▸ **DOCUMENT**:
So all this would sound more convincing if we had sharing between VMs.
When it's only a single VM it's somehow less convincing, isn't it?
Of course if we would bypass a scheduler like this it becomes harder to
enforce cgroup limits.
But it might be easier to give scheduler the info it needs to do what we
need.  Would an API that basically says "run this kthread right now"
do the trick?


>                                                                                         
>                                                                                         
>                                                                                         
>  Phone: 972-4-829-6326 | Mobile: 972-54-3155635          (Embedded image moved to file: 
>  E-mail: JOELN@il.ibm.com                                              pic39571.gif)IBM 
>                                                                                         
>                                                                                         
> 
> 
> 
> 
> > > > > Hi all,
> > > > >
> > > > > I am Razya Ladelsky, I work at IBM Haifa virtualization team, which
> > > > > developed Elvis, presented by Abel Gordon at the last KVM forum:
> > > > > ELVIS video:  https://www.youtube.com/watch?v=9EyweibHfEs
> > > > > ELVIS slides:
> > > https://drive.google.com/file/d/0BzyAwvVlQckeQmpnOHM5SnB5UVE
> > > > >
> > > > >
> > > > > According to the discussions that took place at the forum,
> upstreaming
> > > > > some of the Elvis approaches seems to be a good idea, which we
> would
> > > like
> > > > > to pursue.
> > > > >
> > > > > Our plan for the first patches is the following:
> > > > >
> > > > > 1.Shared vhost thread between mutiple devices
> > > > > This patch creates a worker thread and worker queue shared across
> > > multiple
> > > > > virtio devices
> > > > > We would like to modify the patch posted in
> > > > > https://github.com/abelg/virtual_io_acceleration/commit/
> > > > 3dc6a3ce7bcbe87363c2df8a6b6fee0c14615766
> > > > > to limit a vhost thread to serve multiple devices only if they
> belong
> > > to
> > > > > the same VM as Paolo suggested to avoid isolation or cgroups
> concerns.
> > > > >
> > > > > Another modification is related to the creation and removal of
> vhost
> > > > > threads, which will be discussed next.
> > > >
> > > > I think this is an exceptionally bad idea.
> > > >
> > > > We shouldn't throw away isolation without exhausting every other
> > > > possibility.
> > >
> > > Seems you have missed the important details here.
> > > Anthony, we are aware you are concerned about isolation
> > > and you believe we should not share a single vhost thread across
> > > multiple VMs.  That's why Razya proposed to change the patch
> > > so we will serve multiple virtio devices using a single vhost thread
> > > "only if the devices belong to the same VM". This series of patches
> > > will not allow two different VMs to share the same vhost thread.
> > > So, I don't see why this will be throwing away isolation and why
> > > this could be a "exceptionally bad idea".
> > >
> > > By the way, I remember that during the KVM forum a similar
> > > approach of having a single data plane thread for many devices
> > > was discussed....

▸ **REQUEST 1**:
Quote the vhost discussion exactly, starting with the part that opens with the words containing "So all this" and ending with the part that closes with "enforce cgroup limits.".
▸ **REQUEST 2**:
Rewrite the paragraph of the vhost discussion that begins "Seems you have missed the important details here" as a short bulleted list that keeps its main facts.
▸ **REQUEST 3**:
Answer these questions from the vhost discussion:
(a) Which team does Razya Ladelsky work on?
(b) Who presented Elvis at the last KVM forum?
(c) According to the opening lines, what becomes harder to enforce if a scheduler is bypassed?

▸ **INFORMATION SUPPLIED**:
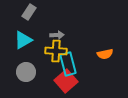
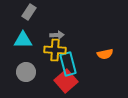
cyan triangle: rotated 30 degrees clockwise
yellow cross: moved 1 px left, 1 px up
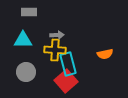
gray rectangle: rotated 56 degrees clockwise
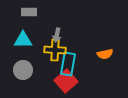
gray arrow: rotated 104 degrees clockwise
cyan rectangle: rotated 25 degrees clockwise
gray circle: moved 3 px left, 2 px up
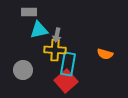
cyan triangle: moved 16 px right, 10 px up; rotated 12 degrees counterclockwise
orange semicircle: rotated 28 degrees clockwise
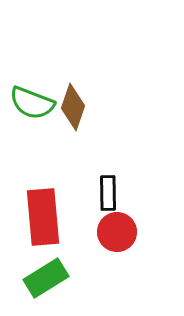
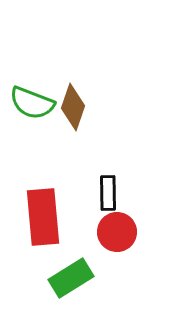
green rectangle: moved 25 px right
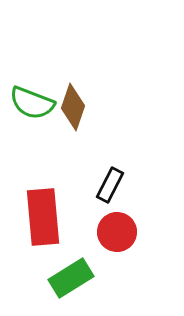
black rectangle: moved 2 px right, 8 px up; rotated 28 degrees clockwise
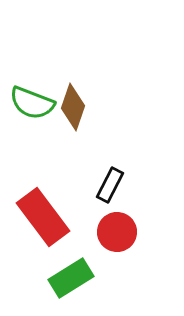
red rectangle: rotated 32 degrees counterclockwise
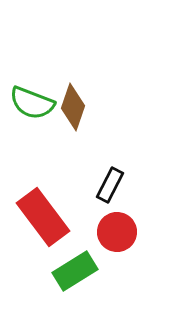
green rectangle: moved 4 px right, 7 px up
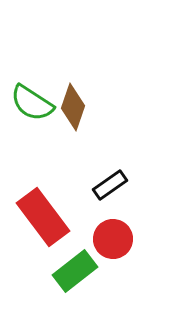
green semicircle: rotated 12 degrees clockwise
black rectangle: rotated 28 degrees clockwise
red circle: moved 4 px left, 7 px down
green rectangle: rotated 6 degrees counterclockwise
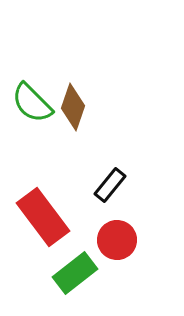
green semicircle: rotated 12 degrees clockwise
black rectangle: rotated 16 degrees counterclockwise
red circle: moved 4 px right, 1 px down
green rectangle: moved 2 px down
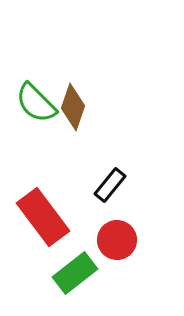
green semicircle: moved 4 px right
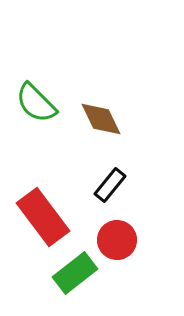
brown diamond: moved 28 px right, 12 px down; rotated 45 degrees counterclockwise
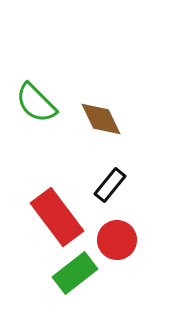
red rectangle: moved 14 px right
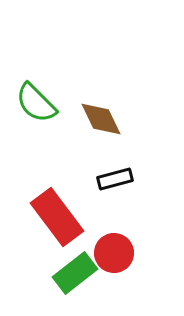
black rectangle: moved 5 px right, 6 px up; rotated 36 degrees clockwise
red circle: moved 3 px left, 13 px down
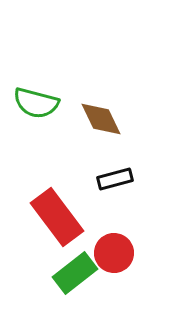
green semicircle: rotated 30 degrees counterclockwise
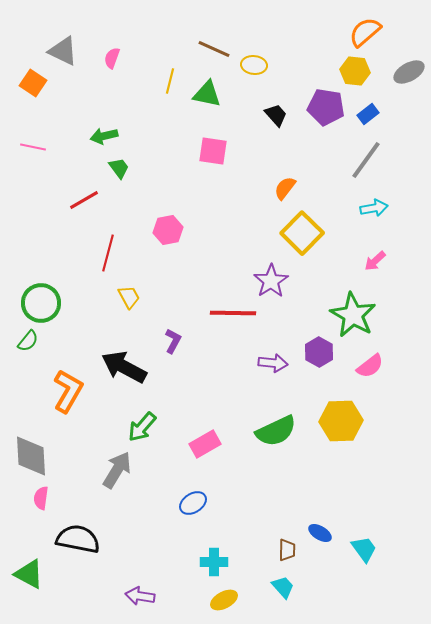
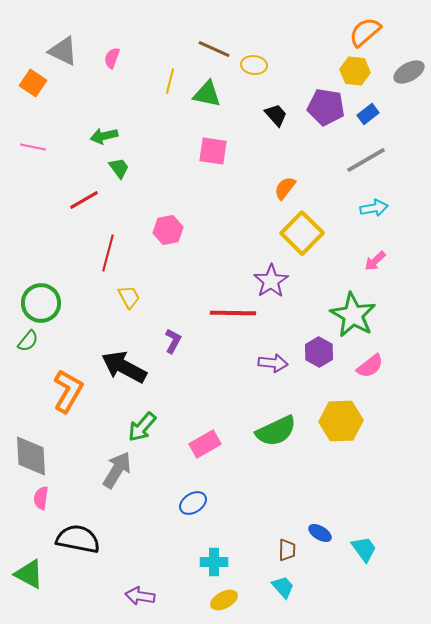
gray line at (366, 160): rotated 24 degrees clockwise
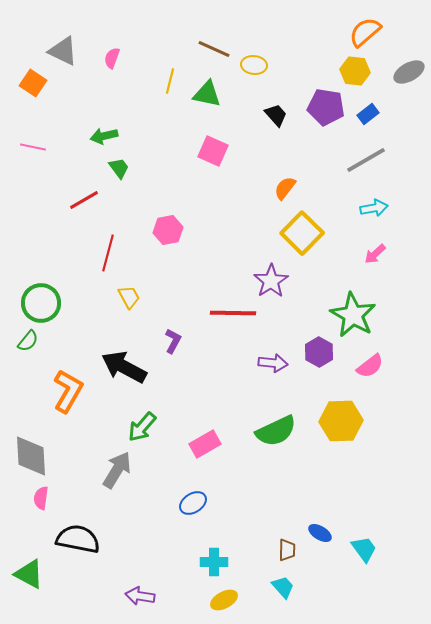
pink square at (213, 151): rotated 16 degrees clockwise
pink arrow at (375, 261): moved 7 px up
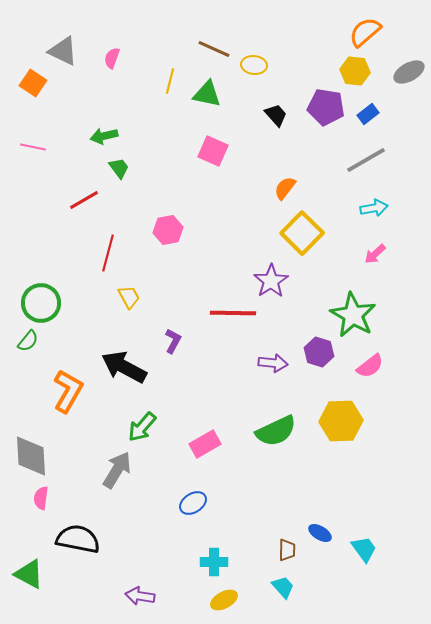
purple hexagon at (319, 352): rotated 12 degrees counterclockwise
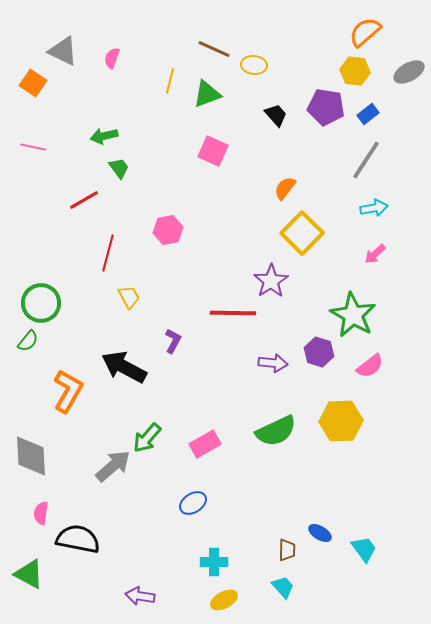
green triangle at (207, 94): rotated 32 degrees counterclockwise
gray line at (366, 160): rotated 27 degrees counterclockwise
green arrow at (142, 427): moved 5 px right, 11 px down
gray arrow at (117, 470): moved 4 px left, 4 px up; rotated 18 degrees clockwise
pink semicircle at (41, 498): moved 15 px down
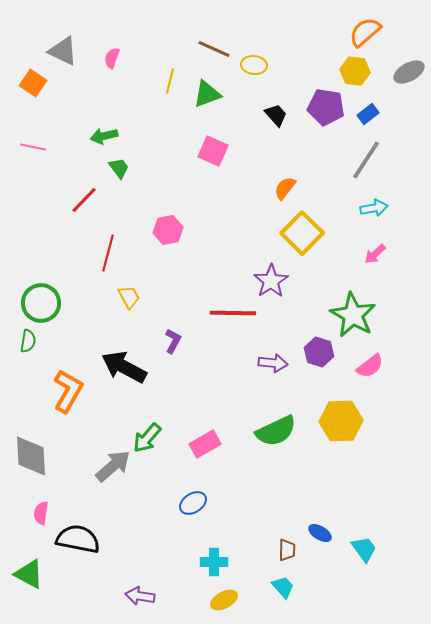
red line at (84, 200): rotated 16 degrees counterclockwise
green semicircle at (28, 341): rotated 30 degrees counterclockwise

▸ **EXERCISE OUTPUT 1**:
So all this would sound more convincing if we had sharing between VMs.
When it's only a single VM it's somehow less convincing, isn't it?
Of course if we would bypass a scheduler like this it becomes harder to
enforce cgroup limits.

▸ **EXERCISE OUTPUT 2**:
- Anthony is concerned about isolation and believes a single vhost thread should not be shared across multiple VMs.
- For that reason, Razya proposed changing the patch so that one vhost thread serves multiple virtio devices only if the devices belong to the same VM.
- The patch series will not allow two different VMs to share the same vhost thread.
- The writer therefore does not see how this throws away isolation or is an "exceptionally bad idea."

▸ **EXERCISE OUTPUT 3**:
(a) The IBM Haifa virtualization team.
(b) Abel Gordon.
(c) Cgroup limits.